Zhuang Zi critica quindi il linguaggio, non tanto perché ci fornirebbe una rappresentazione falsata della realtà, ma in quanto il linguaggio non è capace di conoscerla. Zhuang Zi si diverte a mettere le proprie idee in bocca a Confucio sovvertendone il ruolo. La sua critica verso Confucio è feroce: lui aveva detto al suo discepolo Zilu:
«Vuoi che ti insegni cos’è la conoscenza? Sapere che si sa quando si sa, e sapere che non si sa quando non si sa, questa è la conoscenza»
Inoltre aveva affermato di sè nei Dialoghi:
«Io, a quindici anni decisi di dedicarmi allo studio; a trenta anni mi affermai saldamente nella società; a quaranta anni non ebbi più nessuna incertezza; a cinquanta anni compresi il Decreto del Cielo; a sessant’anni seppi ascoltare tutti; a settanta anni, riuscii a seguire i desideri del cuore senza violare le regole» (Dialoghi II-4)
Ed ecco la parodia che ne fa Zhuang Zi:
«A sessanta anni Confucio non aveva fatto altro che cambiare opinione sessanta volte.
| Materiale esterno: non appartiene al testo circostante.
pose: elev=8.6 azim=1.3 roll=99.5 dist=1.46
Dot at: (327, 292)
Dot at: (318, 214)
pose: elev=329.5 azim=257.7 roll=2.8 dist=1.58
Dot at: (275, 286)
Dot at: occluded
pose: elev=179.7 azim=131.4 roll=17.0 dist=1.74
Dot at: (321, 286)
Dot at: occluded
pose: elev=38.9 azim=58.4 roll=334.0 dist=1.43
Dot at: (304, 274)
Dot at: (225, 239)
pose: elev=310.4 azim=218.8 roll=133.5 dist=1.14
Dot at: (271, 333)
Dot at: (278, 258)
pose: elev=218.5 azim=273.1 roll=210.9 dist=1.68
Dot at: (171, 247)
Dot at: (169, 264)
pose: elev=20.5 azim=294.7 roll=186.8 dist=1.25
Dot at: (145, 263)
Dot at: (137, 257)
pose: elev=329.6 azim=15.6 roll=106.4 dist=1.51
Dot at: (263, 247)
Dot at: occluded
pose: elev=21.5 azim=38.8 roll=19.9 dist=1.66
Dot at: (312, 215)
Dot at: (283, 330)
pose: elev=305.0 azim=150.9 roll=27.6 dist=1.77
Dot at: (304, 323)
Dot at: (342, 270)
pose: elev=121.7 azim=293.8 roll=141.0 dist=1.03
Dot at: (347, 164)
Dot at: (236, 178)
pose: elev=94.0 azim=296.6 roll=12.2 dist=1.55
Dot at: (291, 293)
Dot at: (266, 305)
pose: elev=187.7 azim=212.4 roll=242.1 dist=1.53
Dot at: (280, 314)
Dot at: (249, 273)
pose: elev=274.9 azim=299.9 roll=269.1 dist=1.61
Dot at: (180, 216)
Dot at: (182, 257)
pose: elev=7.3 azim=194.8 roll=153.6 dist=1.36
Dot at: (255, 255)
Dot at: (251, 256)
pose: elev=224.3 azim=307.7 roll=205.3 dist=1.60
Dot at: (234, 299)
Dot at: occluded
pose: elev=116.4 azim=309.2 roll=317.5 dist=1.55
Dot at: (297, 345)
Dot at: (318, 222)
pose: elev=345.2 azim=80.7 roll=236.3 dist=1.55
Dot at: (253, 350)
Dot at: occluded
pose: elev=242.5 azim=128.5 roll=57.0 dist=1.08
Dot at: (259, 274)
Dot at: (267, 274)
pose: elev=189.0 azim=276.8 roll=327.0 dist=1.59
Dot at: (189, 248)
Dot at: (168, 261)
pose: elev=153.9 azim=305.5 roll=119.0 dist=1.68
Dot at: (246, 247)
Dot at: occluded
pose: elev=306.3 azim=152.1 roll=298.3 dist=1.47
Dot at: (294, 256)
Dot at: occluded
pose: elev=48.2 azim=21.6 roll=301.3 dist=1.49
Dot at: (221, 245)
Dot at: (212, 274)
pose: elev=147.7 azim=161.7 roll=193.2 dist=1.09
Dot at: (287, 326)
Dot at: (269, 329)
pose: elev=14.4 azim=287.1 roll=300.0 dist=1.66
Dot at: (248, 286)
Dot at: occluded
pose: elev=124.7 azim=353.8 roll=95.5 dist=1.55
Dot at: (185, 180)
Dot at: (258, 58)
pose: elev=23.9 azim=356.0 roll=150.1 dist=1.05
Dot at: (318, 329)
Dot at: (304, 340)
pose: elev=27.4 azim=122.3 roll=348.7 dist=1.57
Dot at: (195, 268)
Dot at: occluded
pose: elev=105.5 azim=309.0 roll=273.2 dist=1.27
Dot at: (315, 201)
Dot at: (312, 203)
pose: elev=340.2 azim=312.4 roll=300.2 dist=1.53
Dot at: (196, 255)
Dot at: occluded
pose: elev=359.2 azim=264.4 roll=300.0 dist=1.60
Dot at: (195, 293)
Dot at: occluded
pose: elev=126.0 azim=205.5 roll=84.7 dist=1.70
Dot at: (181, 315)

Ogni volta che aveva cominciato col dire “è così”, aveva poi concluso con “non è così”. Chi sa se per un uomo di sessant’anni la verità non si presenti sotto lo stesso aspetto di ciò che per cinquantanove anni fu per lui un errore?»
In un epoca in cui imperversavano le discussioni tra confuciani, moisti, sofisti, Zhuang Zi ritiene che non vi sia motivo di dare ragione agli uni piuttosto che agli altri. Questo lo induce a chiedersi: la ragione è davvero ragionevole? La ragione analitica funziona sul principio del terzo escluso: la tal cosa «è quella» o non lo è. Ma secondo Zhuang Zi è illusorio pretendere di affermare qualcosa, dato che è possibile, simultaneamente affermarne il contrario.